Il Ich singe lange Sunette o Leccesèdde Es findet in der Tonart d-Moll statt und moduliert dann zur Dominante. Der Spieler verwendet ein aufwendiges Pizzicato. Die Begleitung wird mit Beginn des Liedes regelmäßiger, mit der ständigen Wiederholung eines rhythmisch-melodischen Moduls, bis zum nächsten Instrumentalabschnitt. Der Stimmanfall ist im vierten Grad anakrusisch.
„DIE SONETTE“
Sono Lieder, begleitet von der schlagenden Gitarre und als Inhalt haben, amouröse lyrische Themeni. Ihr Ursprung geht auf die sizilianische Schule und die Narrentradition zurück, deren Formen in der Volksdichtung weit verbreitet sind. In den Sonetten dominiert die Darbietung eines Solisten, der sehr oft derselbe Spieler ist wie der Battente. Oft wechseln sich die Sänger ab und stellen sich gegenseitig einer Herausforderung sowohl im Repertoire als auch in den Improvisationen.
Bei Serenaden, die immer nach einem genau festgelegten Ritual ablaufen, wird das Sonett zum Chorgesang.“Purté lu sunette„ bedeutet genau, das Ständchen zu bringen, nach einem Ritual, das einige Stunden dauerte und manchmal die ganze Nacht andauerte.
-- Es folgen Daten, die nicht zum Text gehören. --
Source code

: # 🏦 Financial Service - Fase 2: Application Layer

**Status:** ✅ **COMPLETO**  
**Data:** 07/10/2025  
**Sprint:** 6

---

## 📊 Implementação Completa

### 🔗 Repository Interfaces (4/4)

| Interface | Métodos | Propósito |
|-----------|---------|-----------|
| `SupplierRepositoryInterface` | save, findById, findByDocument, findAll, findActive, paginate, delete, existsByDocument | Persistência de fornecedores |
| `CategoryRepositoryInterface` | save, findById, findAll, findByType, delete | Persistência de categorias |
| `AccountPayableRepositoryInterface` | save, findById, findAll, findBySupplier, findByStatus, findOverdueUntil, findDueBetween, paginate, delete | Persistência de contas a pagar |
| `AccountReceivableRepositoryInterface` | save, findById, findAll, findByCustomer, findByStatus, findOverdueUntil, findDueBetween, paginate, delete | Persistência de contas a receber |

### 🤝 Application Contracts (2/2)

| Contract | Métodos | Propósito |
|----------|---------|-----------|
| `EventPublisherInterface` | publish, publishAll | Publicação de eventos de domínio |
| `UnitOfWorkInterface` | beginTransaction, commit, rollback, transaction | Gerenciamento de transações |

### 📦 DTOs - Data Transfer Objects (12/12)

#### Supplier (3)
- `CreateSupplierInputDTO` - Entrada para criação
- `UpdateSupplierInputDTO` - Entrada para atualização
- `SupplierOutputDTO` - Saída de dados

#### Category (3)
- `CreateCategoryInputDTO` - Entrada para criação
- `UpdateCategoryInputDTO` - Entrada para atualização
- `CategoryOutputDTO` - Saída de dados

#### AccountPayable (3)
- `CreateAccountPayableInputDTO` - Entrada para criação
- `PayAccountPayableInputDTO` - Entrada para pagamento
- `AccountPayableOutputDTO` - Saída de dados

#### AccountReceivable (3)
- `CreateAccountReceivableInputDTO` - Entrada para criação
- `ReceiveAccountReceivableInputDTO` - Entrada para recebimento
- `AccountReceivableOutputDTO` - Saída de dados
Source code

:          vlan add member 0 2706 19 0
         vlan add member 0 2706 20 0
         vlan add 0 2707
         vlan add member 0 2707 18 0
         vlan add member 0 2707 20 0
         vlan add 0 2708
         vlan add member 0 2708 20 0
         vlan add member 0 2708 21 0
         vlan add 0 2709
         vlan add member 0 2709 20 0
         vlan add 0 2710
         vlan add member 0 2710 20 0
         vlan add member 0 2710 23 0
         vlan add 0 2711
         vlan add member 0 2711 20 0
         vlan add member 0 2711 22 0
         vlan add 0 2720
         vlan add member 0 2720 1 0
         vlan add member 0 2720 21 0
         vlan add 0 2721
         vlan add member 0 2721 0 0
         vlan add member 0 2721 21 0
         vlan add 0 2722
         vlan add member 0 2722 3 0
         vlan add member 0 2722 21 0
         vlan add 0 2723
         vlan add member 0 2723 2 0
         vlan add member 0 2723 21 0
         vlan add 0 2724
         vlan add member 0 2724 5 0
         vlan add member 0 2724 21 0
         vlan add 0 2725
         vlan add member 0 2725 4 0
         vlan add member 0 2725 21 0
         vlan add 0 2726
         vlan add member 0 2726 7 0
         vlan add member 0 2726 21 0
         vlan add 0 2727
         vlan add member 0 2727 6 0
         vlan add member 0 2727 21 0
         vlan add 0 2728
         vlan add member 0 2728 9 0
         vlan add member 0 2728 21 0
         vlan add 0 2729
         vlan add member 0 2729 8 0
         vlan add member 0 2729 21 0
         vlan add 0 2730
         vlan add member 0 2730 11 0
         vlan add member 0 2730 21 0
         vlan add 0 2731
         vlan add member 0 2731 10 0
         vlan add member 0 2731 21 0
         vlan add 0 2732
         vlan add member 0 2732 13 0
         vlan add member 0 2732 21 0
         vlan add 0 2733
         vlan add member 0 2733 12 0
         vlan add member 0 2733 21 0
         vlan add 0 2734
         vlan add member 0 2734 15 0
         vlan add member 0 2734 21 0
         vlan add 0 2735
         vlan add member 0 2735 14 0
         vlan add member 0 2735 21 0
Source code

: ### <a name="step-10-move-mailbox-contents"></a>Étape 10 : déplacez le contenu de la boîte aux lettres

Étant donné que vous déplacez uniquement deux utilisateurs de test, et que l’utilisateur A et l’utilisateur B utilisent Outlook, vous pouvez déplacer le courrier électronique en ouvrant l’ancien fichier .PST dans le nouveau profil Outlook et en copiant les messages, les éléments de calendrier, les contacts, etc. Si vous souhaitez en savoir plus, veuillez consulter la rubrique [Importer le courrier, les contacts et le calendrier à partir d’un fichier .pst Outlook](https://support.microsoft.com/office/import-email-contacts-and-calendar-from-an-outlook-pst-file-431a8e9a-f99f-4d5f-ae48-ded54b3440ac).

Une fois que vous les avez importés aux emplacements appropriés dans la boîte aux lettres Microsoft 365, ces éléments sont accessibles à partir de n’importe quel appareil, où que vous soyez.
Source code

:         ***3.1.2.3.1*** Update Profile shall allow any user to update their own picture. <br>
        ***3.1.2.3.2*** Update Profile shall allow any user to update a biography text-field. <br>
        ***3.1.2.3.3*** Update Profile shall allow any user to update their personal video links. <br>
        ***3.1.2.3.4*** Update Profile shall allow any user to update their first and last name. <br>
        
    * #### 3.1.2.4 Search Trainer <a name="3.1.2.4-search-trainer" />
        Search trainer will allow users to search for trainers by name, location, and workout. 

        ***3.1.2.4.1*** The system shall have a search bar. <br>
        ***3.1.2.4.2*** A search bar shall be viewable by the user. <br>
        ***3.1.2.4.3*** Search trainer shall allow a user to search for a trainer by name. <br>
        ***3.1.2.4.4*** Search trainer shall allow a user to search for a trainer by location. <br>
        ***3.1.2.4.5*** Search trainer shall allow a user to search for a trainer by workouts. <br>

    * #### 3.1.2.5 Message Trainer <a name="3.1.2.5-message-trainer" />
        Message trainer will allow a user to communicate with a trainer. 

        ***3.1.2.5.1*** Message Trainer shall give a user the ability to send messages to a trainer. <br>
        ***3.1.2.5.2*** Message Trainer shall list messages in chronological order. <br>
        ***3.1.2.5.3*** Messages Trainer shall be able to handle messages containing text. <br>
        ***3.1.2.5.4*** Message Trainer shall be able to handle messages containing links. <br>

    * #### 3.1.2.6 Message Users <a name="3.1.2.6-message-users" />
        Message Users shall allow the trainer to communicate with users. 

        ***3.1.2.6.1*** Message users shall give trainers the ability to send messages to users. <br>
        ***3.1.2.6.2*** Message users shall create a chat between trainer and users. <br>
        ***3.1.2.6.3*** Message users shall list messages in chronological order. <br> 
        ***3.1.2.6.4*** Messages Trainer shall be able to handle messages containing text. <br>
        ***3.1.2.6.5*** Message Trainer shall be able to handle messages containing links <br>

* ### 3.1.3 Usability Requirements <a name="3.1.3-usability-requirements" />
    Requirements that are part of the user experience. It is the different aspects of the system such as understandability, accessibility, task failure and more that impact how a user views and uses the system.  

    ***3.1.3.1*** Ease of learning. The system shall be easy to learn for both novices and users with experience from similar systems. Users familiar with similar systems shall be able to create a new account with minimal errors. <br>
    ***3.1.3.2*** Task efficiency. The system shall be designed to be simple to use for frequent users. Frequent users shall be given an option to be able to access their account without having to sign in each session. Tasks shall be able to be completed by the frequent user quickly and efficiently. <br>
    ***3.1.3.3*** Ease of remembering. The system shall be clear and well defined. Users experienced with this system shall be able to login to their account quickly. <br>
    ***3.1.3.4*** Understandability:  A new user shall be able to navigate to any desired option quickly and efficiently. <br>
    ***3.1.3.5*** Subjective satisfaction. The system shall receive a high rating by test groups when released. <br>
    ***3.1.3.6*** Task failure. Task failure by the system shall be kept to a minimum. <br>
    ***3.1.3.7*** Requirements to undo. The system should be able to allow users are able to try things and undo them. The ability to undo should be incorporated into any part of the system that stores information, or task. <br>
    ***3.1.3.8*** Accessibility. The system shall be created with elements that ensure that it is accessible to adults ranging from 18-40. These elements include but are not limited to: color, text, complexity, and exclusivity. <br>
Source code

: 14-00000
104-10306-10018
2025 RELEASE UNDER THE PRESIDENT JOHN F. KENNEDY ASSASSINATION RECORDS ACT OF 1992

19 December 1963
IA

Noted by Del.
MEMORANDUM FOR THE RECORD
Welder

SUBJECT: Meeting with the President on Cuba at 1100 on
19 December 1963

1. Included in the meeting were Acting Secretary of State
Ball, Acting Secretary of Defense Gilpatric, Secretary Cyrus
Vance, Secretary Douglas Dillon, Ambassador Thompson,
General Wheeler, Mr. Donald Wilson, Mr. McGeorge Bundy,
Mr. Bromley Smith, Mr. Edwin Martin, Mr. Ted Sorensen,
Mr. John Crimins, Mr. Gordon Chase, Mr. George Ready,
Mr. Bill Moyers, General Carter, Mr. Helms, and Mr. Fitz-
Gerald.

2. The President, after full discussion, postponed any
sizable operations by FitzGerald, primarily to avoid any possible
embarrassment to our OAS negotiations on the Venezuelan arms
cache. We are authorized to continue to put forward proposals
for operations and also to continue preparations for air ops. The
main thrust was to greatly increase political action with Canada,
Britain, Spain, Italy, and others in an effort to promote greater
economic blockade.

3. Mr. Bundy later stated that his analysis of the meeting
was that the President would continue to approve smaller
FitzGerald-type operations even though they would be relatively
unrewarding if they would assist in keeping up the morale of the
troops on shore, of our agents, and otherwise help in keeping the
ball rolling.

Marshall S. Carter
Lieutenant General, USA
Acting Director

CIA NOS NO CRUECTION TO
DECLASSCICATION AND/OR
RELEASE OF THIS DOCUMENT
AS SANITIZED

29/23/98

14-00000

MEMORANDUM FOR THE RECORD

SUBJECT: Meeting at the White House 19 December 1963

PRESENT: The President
Bei diesen Anlässen, die wichtige Momente im Lebenszyklus hervorhoben, wurde die Battente-Gitarre von der Mandoline begleitet, und so weiter der rhythmische Teil von der Trommel und dem Riffbarsch.
„DIE TARANTELLA“
die Tarantella paarweise durchgeführt, Es ist ein Balztanz, bei dem der Mann, angestachelt von der Gruppe und angeregt durch die Musik, die auserwählte Frau zum Tanz einlädt. Der Mann tanzt und klatscht in die Hände, um den Takt einzuhalten, aber die Frau scheint an dem Tanz desinteressiert zu sein. Als der Druck des Mannes unerträglich wird, beginnt auch die Frau zu tanzen und sucht nach einem Weg, seinen drängenden Einladungen zu entkommen. Damit beginnt die dramatischste Phase der Tarantella. Die Frau rennt weg und wird ertappt, gibt vor, die Einladung des Mannes zum Tanz anzunehmen, versucht aber, sobald sie einen freien Platz erblickt, einen neuen Fluchtweg; Sie wird sofort von dem Mann verfolgt, der sie erneut verfolgt und aufmunternde Rufe ausstößt, um ihren Widerstand zu überwinden. Nach mehreren Versuchen nimmt die Frau schließlich die Einladung an und beginnt so frenetisch und befreiend mit dem letzten Teil des Tanzes.